Some groups are also investigating how conventional chemotherapy might offer benefit in thyroid cancer patients, including those with anaplastic thyroid cancer.[18] External beam radiation may offer some additional benefit toward local control in some patients with radioiodine-refractory disease.

Novel molecularly targeted therapies are another promising approach to treating individuals with advanced or refractory thyroid cancer. Kinase inhibitors target the activities of thyroid cancers demonstrating certain genetic mutations, and four agents (two for differentiated thyroid cancer and two for medullary thyroid cancer) have been approved for clinical use in recent years.

These multitargeted kinase inhibitors have been demonstrated to improve progression-free survival in patients with structurally progressive, RAI-refractory differentiated thyroid cancer[19] and medullary thyroid cancer,[20] but they are associated with substantial side-effect profiles.

Additionally, immunotherapies (ie, checkpoint inhibitors, which target regulators of the immune system to alter the response to cancer) are increasingly being studied for their potential use in thyroid cancer, although they are associated with various types of endocrine dysfunction, including hypophysitis and thyroiditis.

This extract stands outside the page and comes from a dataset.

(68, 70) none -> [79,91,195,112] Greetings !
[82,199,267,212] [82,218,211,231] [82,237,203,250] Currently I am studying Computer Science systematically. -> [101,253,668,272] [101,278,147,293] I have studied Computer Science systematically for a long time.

Ongoing clinical trials and studies will be paramount to assess the long-term efficacy and tolerability of the targeted-therapy drugs in patients with advanced disease who otherwise have few therapeutic options.

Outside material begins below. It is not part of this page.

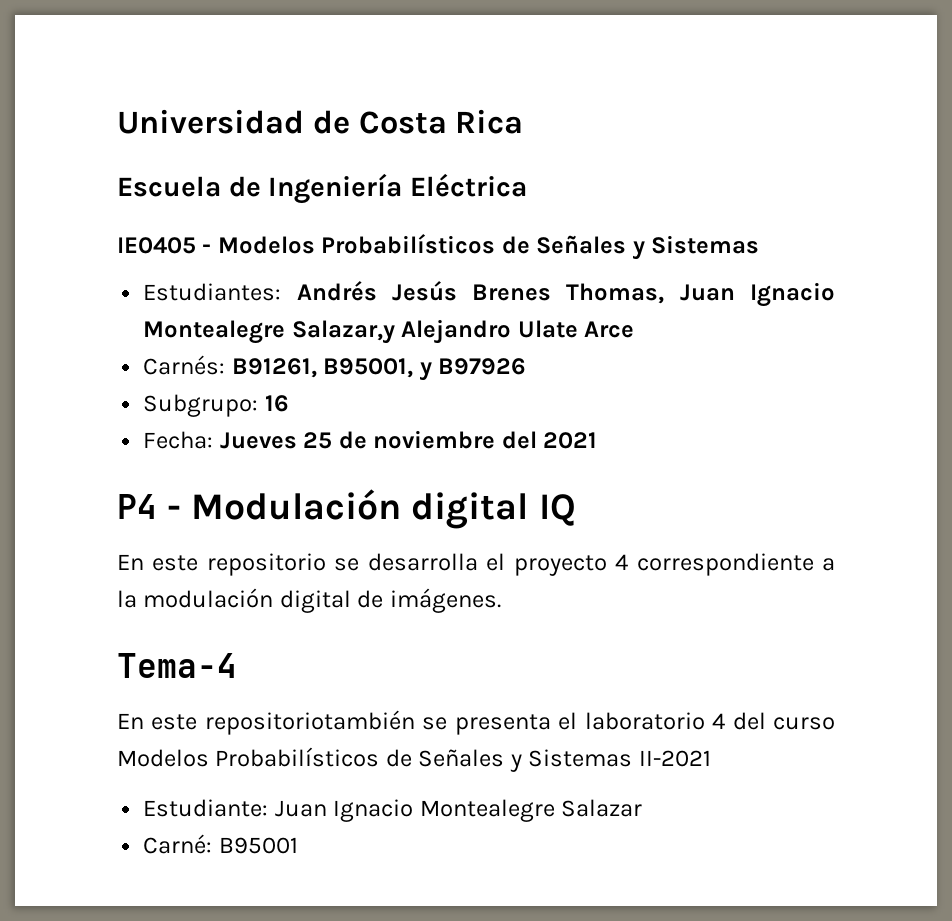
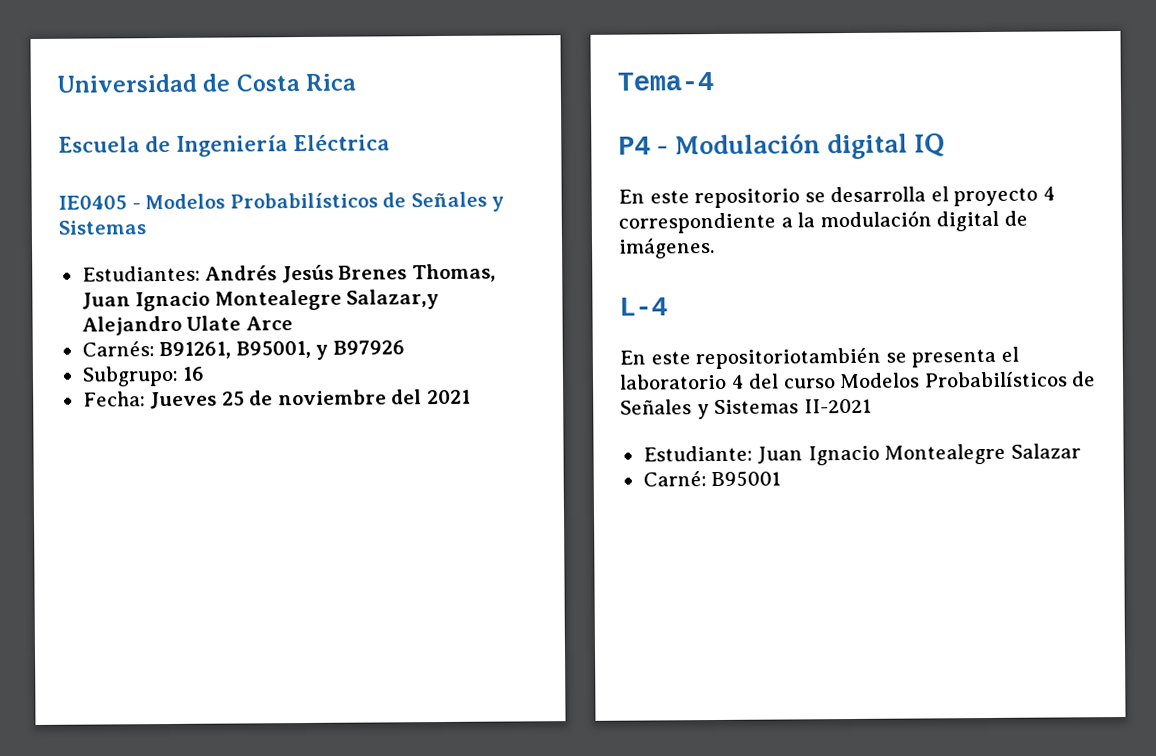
(598, 440) none -> [617,71,714,91] // Tema-4
[117,653,237,678] Tema-4 -> [619,297,668,316] L-4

Thus, as we enter 2019, many questions remain in the field of thyroid cancer, the answers to which are being actively pursued by investigators and clinicians worldwide. Thyroid cancer is a dynamic and multidisciplinary field; a wide breadth of ongoing research, epidemiologic studies, and clinical trials will be critical to understanding the complex questions related to thyroid cancer management.

Dr Leung serves on the board of directors of the American Thyroid Association (ATA) and is editor-in-chief of Clinical Thyroidology, one of the journals of the ATA.